| l' a. si chiede se sia concepibile l' equita' nel processo del
lavoro, in particolare si riferisce non alla equita' integrativa ma a
quella formativa, o dispositiva, che autorizza il giudice ad una
pronuncia costitutiva, e che si riflette nell' intera decisione. in
pratica si tratta di stabilire se sia applicabile al processo del
lavoro l' art. 114 codice di procedura civile che prevede il giudizio
equitativo volontario. l' a. rileva che autorevole dottrina si e'
schierata decisamente per l' inapplicabilita', ricordando che il
legislatore ha escluso espressamente l' arbitrato di equita' in
materia di lavoro, e sottolineando che il giudizio di equita'
previsto dall' art. 114 e' subordinato alla disponibilita' del
diritto di cui si chiede la tutela. l' a. non crede che queste
motivazioni siano esaurienti ai fini della esclusione dell' equita'.
innanzitutto afferma che non puo' dedursi l' indisponibilita'
assoluta dei diritti dei prestatori di lavoro dal testo dell' art.

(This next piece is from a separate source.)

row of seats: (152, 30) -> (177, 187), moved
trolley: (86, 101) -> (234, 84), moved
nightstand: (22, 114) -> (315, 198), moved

2113 codice civile. secondo l' a. tale norma prevede una sorta di
indisponibilita' relativa che ha un suo livello di guardia costituito
dall' esigenza che l' atto dispositivo conciliativo, per essere
valido, debba esser compiuto alla presenza di una particolare
commissione o del giudice togato. praticamente il legislatore vuole
soltanto impedire la conciliazione privata, cosi' come, vietando l'
arbitrato di equita', vuole escludere la possibilita' di un giudizio
di equita' privato. sulla base di queste premesse l' a. ritiene che
sia del tutto ammissibile, nell' ambito del processo del lavoro, un
giudizio equitativo compiuto, su richiesta delle parti, dal giudice
statale. l' a. conclude constatando che il giudizio di equita' ben
risponde a quelle esigenze di celerita' e di accertamento della
verita' sostanziale che il processo del lavoro deve soddisfare.